Bezos defended the company’s business practices and approach to competition at a House antitrust subcommittee hearing in July, the tech mogul’s first congressional testimony ever and possibly last as Amazon CEO. House lawmakers had threatened to subpoena for his testimony after the company initially declined to explicitly commit to making him available, but he ultimately appeared voluntarily alongside the CEOs of Facebook, Apple and Google.
Bezos also became a lighting rod for conservatives over his separate ownership of The Post, an independently run newspaper, which Trump and his GOP allies accused of unfair coverage.
His departure from the CEO role elevates Jassy, who in 2003 helped launch Amazon’s prominent cloud computing service, AWS, and in 2016 took over as that branch’s chief executive officer.
Jassy will take the mantle atop the tech giant as it faces unprecedented levels of scrutiny from policymakers and regulators around the world, including over allegations it has used its monopoly power to unfairly squelch competitors and mistreat its workforce.
Yet despite mounting calls by some lawmakers for regulators to break up the company, Jassy said as recently as 2019 that the company isn’t sweating that threat.
“We don’t spend a lot of time talking about it,” Jassy said of the possibility that federal regulators could spin off AWS from its parent company, Amazon, at the time.
Jassy last year dismissed as “folklore” the notion that Amazon crushes competition anytime it launches a new business, according to CNBC.
AWS in recent weeks has came under fire from Republicans for shuttering Parler, the alternative social media site that gained traction among conservatives.
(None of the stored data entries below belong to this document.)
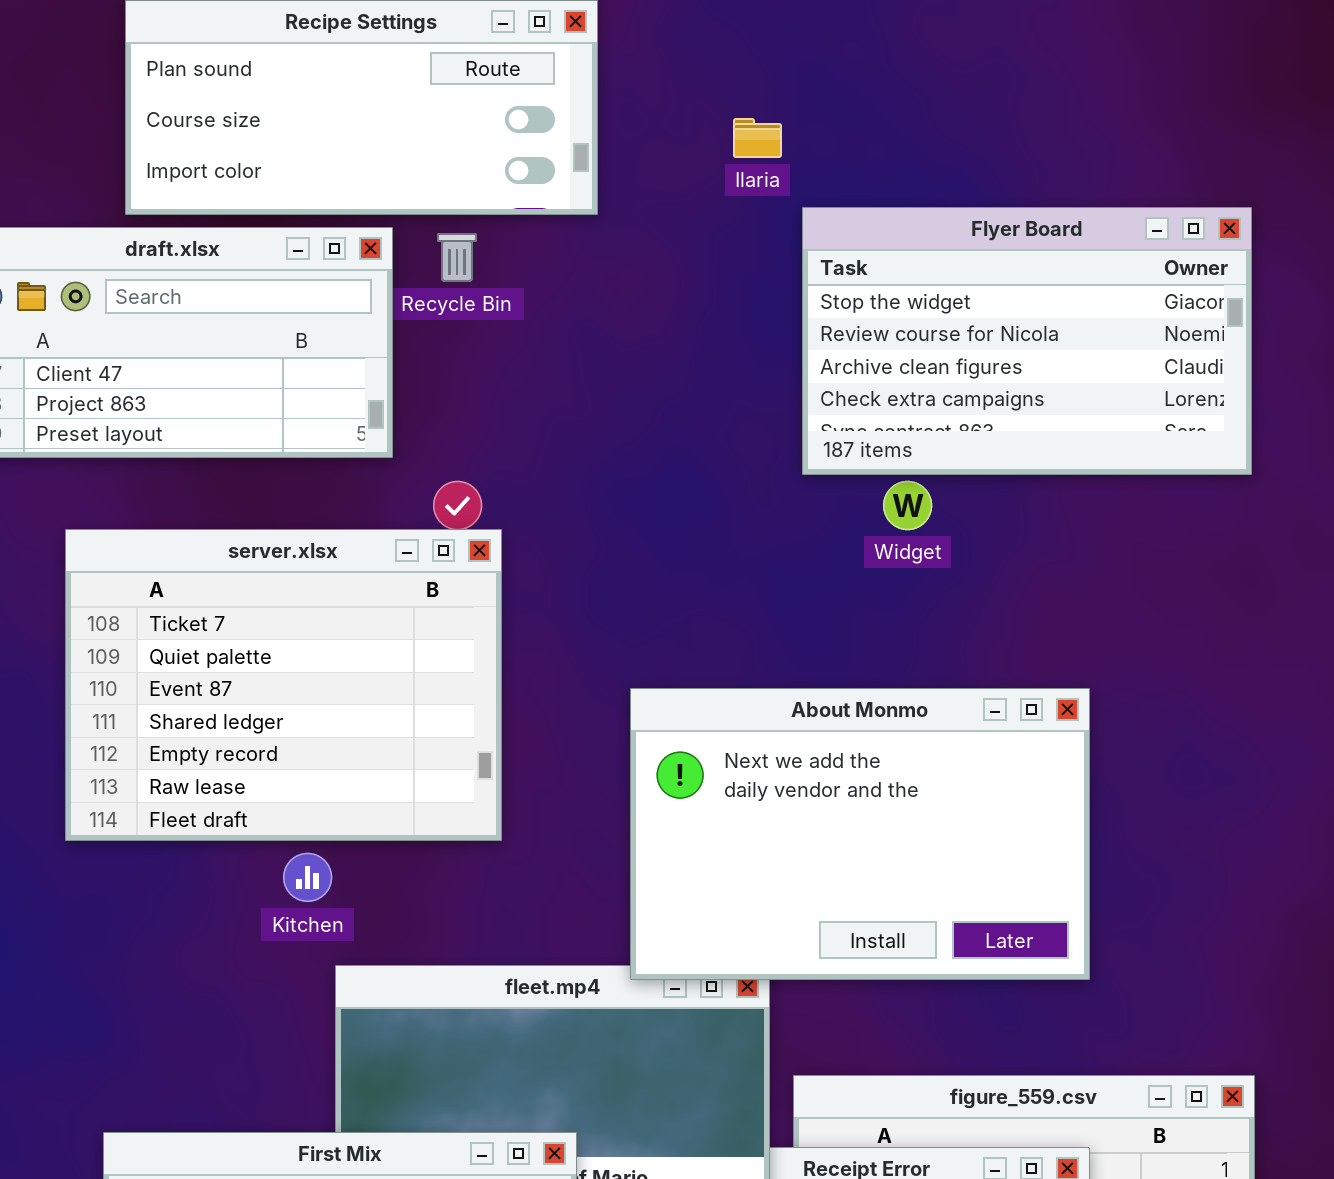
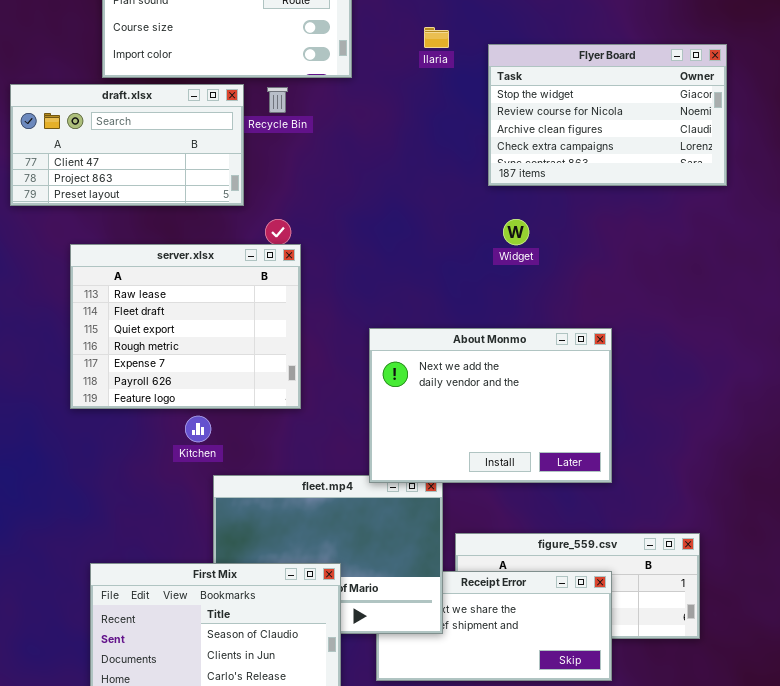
Flyer Board: [802,207,1252,475] -> [488,44,727,186], moved
server.xlsx: [65,529,502,841] -> [70,244,301,409], scrolled down 5 rows

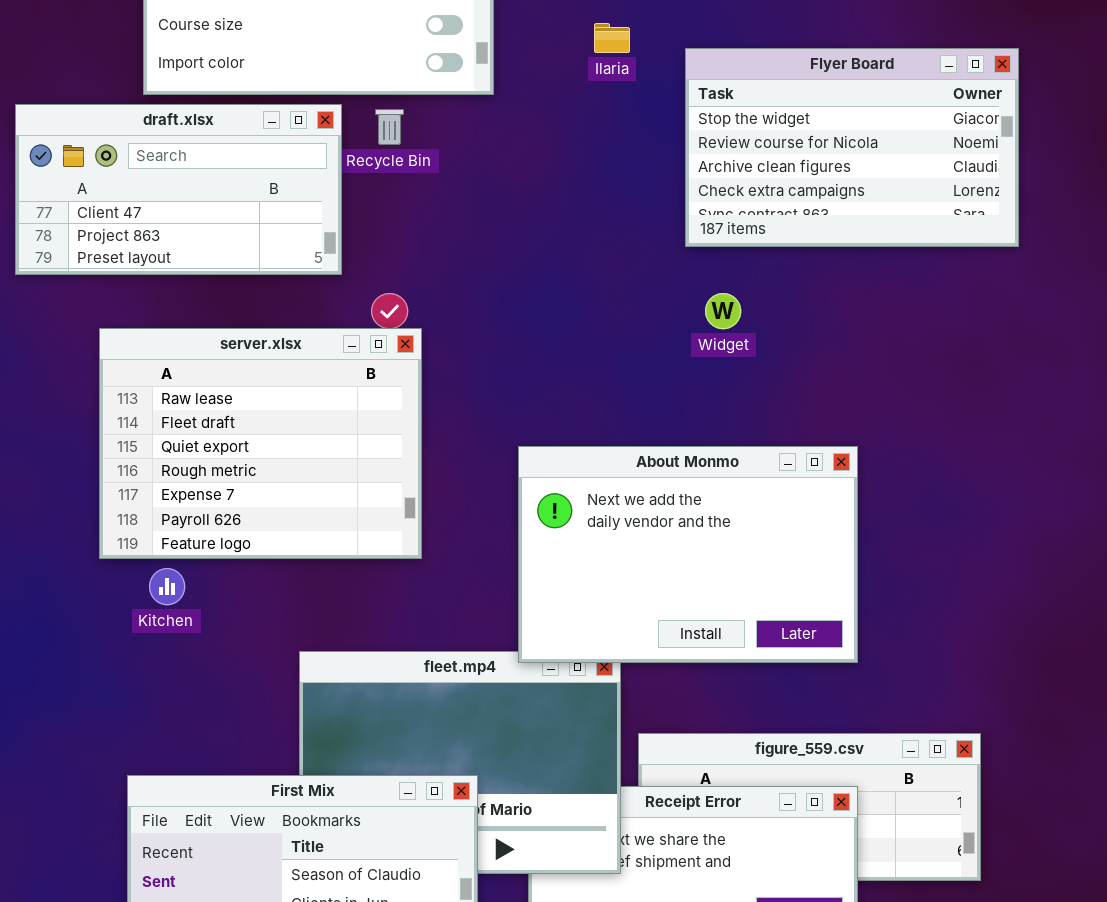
Kitchen: [185,416,211,442] -> [149,568,185,605], moved

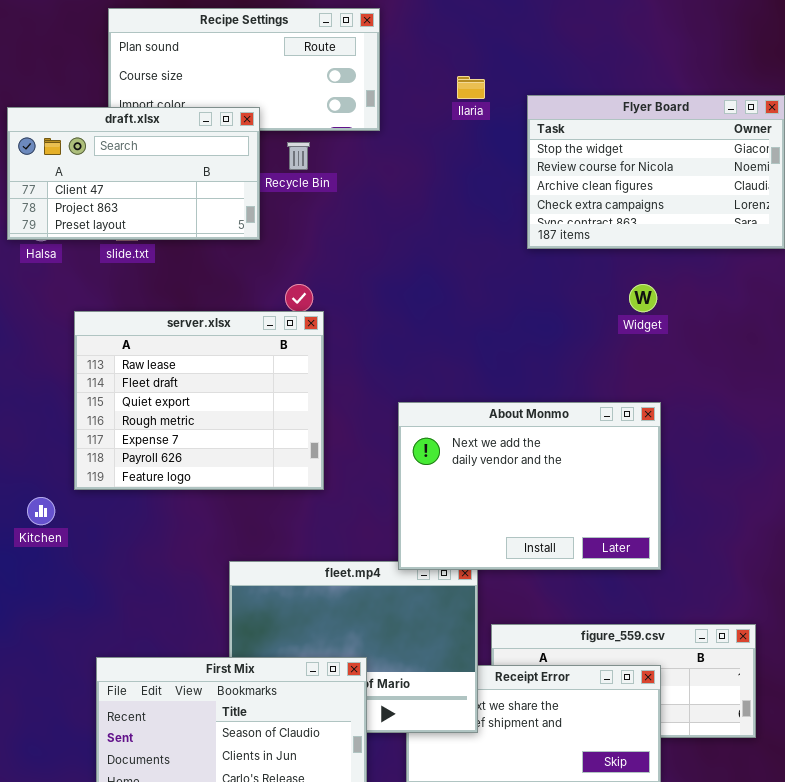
draft.xlsx: [15,104,342,275] -> [7,107,260,240], moved
Widget: [705,293,741,329] -> [629,284,657,312], moved
Kitchen: [149,568,185,605] -> [27,497,55,525], moved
Amazon said Parler violated its terms of service by not doing enough to combat violent threats on its site. Parler is suing over the move.
Robert Weissman, president of the progressive advocacy group Public Citizen, called the shift in leadership “a chance for Amazon to turn over a new leaf.”
He added that Bezos’ transition “should be an inflection point for the U.S. government. We can’t rely on Amazon to reform itself. Amazon should be broken up and its business model refashioned.”